> _EXERCISE BRIEF_:
Give back all of the records, exactly and completely.

> _AVAILABLE DATA_:
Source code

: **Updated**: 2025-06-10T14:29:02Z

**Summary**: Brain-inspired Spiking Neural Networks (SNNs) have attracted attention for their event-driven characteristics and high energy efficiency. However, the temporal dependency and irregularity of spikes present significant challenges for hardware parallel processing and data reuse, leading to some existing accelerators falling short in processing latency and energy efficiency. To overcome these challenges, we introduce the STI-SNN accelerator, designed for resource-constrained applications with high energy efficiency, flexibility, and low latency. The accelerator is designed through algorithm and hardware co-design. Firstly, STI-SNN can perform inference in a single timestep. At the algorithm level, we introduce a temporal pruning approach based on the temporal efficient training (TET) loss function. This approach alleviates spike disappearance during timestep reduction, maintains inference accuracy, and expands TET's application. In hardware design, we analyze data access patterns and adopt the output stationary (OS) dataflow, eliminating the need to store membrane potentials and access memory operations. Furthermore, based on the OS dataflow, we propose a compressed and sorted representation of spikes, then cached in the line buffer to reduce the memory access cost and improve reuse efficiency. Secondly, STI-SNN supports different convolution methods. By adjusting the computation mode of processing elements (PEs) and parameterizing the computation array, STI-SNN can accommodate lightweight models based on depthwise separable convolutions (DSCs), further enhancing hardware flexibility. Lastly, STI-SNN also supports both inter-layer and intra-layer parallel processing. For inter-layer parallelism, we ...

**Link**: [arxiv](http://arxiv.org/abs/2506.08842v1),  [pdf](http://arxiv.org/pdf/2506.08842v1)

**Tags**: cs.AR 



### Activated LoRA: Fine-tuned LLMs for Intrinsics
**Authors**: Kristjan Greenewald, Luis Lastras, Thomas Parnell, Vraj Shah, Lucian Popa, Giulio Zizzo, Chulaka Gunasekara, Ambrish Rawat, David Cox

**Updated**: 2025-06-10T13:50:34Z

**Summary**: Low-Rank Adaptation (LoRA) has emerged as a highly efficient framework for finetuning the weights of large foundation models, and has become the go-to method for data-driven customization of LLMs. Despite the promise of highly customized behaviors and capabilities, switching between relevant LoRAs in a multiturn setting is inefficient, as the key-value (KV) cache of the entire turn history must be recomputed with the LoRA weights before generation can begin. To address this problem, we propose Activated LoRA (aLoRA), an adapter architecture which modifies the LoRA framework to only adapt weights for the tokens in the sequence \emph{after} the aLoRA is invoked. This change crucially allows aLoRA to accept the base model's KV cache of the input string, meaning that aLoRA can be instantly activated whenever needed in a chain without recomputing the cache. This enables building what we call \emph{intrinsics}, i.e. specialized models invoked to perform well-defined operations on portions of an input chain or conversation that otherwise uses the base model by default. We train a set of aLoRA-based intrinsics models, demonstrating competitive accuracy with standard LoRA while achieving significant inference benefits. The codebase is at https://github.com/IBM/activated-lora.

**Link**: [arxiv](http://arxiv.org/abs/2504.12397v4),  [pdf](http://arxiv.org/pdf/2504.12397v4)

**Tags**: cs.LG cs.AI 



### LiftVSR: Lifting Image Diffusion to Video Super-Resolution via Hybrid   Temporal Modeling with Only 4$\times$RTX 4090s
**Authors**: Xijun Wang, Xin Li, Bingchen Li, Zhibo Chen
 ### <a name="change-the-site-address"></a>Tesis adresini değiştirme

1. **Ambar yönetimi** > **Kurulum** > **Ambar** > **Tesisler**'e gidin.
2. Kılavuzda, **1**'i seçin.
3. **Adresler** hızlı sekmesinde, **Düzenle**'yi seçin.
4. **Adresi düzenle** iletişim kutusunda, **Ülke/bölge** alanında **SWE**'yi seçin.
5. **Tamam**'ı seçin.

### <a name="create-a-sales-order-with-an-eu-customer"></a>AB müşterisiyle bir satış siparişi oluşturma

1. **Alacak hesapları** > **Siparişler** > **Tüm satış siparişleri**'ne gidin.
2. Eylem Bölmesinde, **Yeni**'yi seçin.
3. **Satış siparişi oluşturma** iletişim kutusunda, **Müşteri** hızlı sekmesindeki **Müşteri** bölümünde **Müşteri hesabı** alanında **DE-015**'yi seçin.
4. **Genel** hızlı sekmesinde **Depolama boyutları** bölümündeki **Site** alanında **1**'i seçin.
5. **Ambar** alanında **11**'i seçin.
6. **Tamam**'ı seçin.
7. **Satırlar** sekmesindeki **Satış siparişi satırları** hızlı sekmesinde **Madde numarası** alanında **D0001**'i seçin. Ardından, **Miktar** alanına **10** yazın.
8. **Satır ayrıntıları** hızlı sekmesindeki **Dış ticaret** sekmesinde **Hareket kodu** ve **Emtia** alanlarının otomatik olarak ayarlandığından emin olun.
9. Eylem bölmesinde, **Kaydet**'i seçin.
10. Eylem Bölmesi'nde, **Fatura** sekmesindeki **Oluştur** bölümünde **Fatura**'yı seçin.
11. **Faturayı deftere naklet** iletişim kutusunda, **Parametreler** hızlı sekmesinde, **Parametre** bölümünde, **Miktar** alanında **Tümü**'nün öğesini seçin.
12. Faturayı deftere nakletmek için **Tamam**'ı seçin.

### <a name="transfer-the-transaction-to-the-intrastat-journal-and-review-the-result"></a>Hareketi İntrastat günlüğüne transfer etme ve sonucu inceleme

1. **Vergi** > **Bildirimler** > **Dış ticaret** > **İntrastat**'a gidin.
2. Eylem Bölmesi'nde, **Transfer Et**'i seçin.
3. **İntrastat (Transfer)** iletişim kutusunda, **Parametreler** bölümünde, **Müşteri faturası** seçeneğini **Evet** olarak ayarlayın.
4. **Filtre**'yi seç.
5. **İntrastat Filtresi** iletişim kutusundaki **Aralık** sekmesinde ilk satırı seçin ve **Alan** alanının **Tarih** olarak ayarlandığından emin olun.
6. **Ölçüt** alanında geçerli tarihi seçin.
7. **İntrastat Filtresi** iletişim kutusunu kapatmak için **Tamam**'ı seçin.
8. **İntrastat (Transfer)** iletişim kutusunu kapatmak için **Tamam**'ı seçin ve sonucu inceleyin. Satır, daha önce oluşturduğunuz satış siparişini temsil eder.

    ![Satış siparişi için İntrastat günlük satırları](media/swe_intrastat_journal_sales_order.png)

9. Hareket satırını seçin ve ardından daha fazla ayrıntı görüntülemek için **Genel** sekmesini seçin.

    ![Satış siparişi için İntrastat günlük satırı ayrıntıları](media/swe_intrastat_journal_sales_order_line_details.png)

> _OUTPUT FOR THIS TASK_:
Source code

: **Updated**: 2025-06-10T14:29:02Z

**Summary**: Brain-inspired Spiking Neural Networks (SNNs) have attracted attention for their event-driven characteristics and high energy efficiency. However, the temporal dependency and irregularity of spikes present significant challenges for hardware parallel processing and data reuse, leading to some existing accelerators falling short in processing latency and energy efficiency. To overcome these challenges, we introduce the STI-SNN accelerator, designed for resource-constrained applications with high energy efficiency, flexibility, and low latency. The accelerator is designed through algorithm and hardware co-design. Firstly, STI-SNN can perform inference in a single timestep. At the algorithm level, we introduce a temporal pruning approach based on the temporal efficient training (TET) loss function. This approach alleviates spike disappearance during timestep reduction, maintains inference accuracy, and expands TET's application. In hardware design, we analyze data access patterns and adopt the output stationary (OS) dataflow, eliminating the need to store membrane potentials and access memory operations. Furthermore, based on the OS dataflow, we propose a compressed and sorted representation of spikes, then cached in the line buffer to reduce the memory access cost and improve reuse efficiency. Secondly, STI-SNN supports different convolution methods. By adjusting the computation mode of processing elements (PEs) and parameterizing the computation array, STI-SNN can accommodate lightweight models based on depthwise separable convolutions (DSCs), further enhancing hardware flexibility. Lastly, STI-SNN also supports both inter-layer and intra-layer parallel processing. For inter-layer parallelism, we ...

**Link**: [arxiv](http://arxiv.org/abs/2506.08842v1),  [pdf](http://arxiv.org/pdf/2506.08842v1)

**Tags**: cs.AR 



### Activated LoRA: Fine-tuned LLMs for Intrinsics
**Authors**: Kristjan Greenewald, Luis Lastras, Thomas Parnell, Vraj Shah, Lucian Popa, Giulio Zizzo, Chulaka Gunasekara, Ambrish Rawat, David Cox

**Updated**: 2025-06-10T13:50:34Z

**Summary**: Low-Rank Adaptation (LoRA) has emerged as a highly efficient framework for finetuning the weights of large foundation models, and has become the go-to method for data-driven customization of LLMs. Despite the promise of highly customized behaviors and capabilities, switching between relevant LoRAs in a multiturn setting is inefficient, as the key-value (KV) cache of the entire turn history must be recomputed with the LoRA weights before generation can begin. To address this problem, we propose Activated LoRA (aLoRA), an adapter architecture which modifies the LoRA framework to only adapt weights for the tokens in the sequence \emph{after} the aLoRA is invoked. This change crucially allows aLoRA to accept the base model's KV cache of the input string, meaning that aLoRA can be instantly activated whenever needed in a chain without recomputing the cache. This enables building what we call \emph{intrinsics}, i.e. specialized models invoked to perform well-defined operations on portions of an input chain or conversation that otherwise uses the base model by default. We train a set of aLoRA-based intrinsics models, demonstrating competitive accuracy with standard LoRA while achieving significant inference benefits. The codebase is at https://github.com/IBM/activated-lora.

**Link**: [arxiv](http://arxiv.org/abs/2504.12397v4),  [pdf](http://arxiv.org/pdf/2504.12397v4)

**Tags**: cs.LG cs.AI 



### LiftVSR: Lifting Image Diffusion to Video Super-Resolution via Hybrid   Temporal Modeling with Only 4$\times$RTX 4090s
**Authors**: Xijun Wang, Xin Li, Bingchen Li, Zhibo Chen
 ### <a name="change-the-site-address"></a>Tesis adresini değiştirme

1. **Ambar yönetimi** > **Kurulum** > **Ambar** > **Tesisler**'e gidin.
2. Kılavuzda, **1**'i seçin.
3. **Adresler** hızlı sekmesinde, **Düzenle**'yi seçin.
4. **Adresi düzenle** iletişim kutusunda, **Ülke/bölge** alanında **SWE**'yi seçin.
5. **Tamam**'ı seçin.

### <a name="create-a-sales-order-with-an-eu-customer"></a>AB müşterisiyle bir satış siparişi oluşturma

1. **Alacak hesapları** > **Siparişler** > **Tüm satış siparişleri**'ne gidin.
2. Eylem Bölmesinde, **Yeni**'yi seçin.
3. **Satış siparişi oluşturma** iletişim kutusunda, **Müşteri** hızlı sekmesindeki **Müşteri** bölümünde **Müşteri hesabı** alanında **DE-015**'yi seçin.
4. **Genel** hızlı sekmesinde **Depolama boyutları** bölümündeki **Site** alanında **1**'i seçin.
5. **Ambar** alanında **11**'i seçin.
6. **Tamam**'ı seçin.
7. **Satırlar** sekmesindeki **Satış siparişi satırları** hızlı sekmesinde **Madde numarası** alanında **D0001**'i seçin. Ardından, **Miktar** alanına **10** yazın.
8. **Satır ayrıntıları** hızlı sekmesindeki **Dış ticaret** sekmesinde **Hareket kodu** ve **Emtia** alanlarının otomatik olarak ayarlandığından emin olun.
9. Eylem bölmesinde, **Kaydet**'i seçin.
10. Eylem Bölmesi'nde, **Fatura** sekmesindeki **Oluştur** bölümünde **Fatura**'yı seçin.
11. **Faturayı deftere naklet** iletişim kutusunda, **Parametreler** hızlı sekmesinde, **Parametre** bölümünde, **Miktar** alanında **Tümü**'nün öğesini seçin.
12. Faturayı deftere nakletmek için **Tamam**'ı seçin.

### <a name="transfer-the-transaction-to-the-intrastat-journal-and-review-the-result"></a>Hareketi İntrastat günlüğüne transfer etme ve sonucu inceleme

1. **Vergi** > **Bildirimler** > **Dış ticaret** > **İntrastat**'a gidin.
2. Eylem Bölmesi'nde, **Transfer Et**'i seçin.
3. **İntrastat (Transfer)** iletişim kutusunda, **Parametreler** bölümünde, **Müşteri faturası** seçeneğini **Evet** olarak ayarlayın.
4. **Filtre**'yi seç.
5. **İntrastat Filtresi** iletişim kutusundaki **Aralık** sekmesinde ilk satırı seçin ve **Alan** alanının **Tarih** olarak ayarlandığından emin olun.
6. **Ölçüt** alanında geçerli tarihi seçin.
7. **İntrastat Filtresi** iletişim kutusunu kapatmak için **Tamam**'ı seçin.
8. **İntrastat (Transfer)** iletişim kutusunu kapatmak için **Tamam**'ı seçin ve sonucu inceleyin. Satır, daha önce oluşturduğunuz satış siparişini temsil eder.

    ![Satış siparişi için İntrastat günlük satırları](media/swe_intrastat_journal_sales_order.png)

9. Hareket satırını seçin ve ardından daha fazla ayrıntı görüntülemek için **Genel** sekmesini seçin.

    ![Satış siparişi için İntrastat günlük satırı ayrıntıları](media/swe_intrastat_journal_sales_order_line_details.png)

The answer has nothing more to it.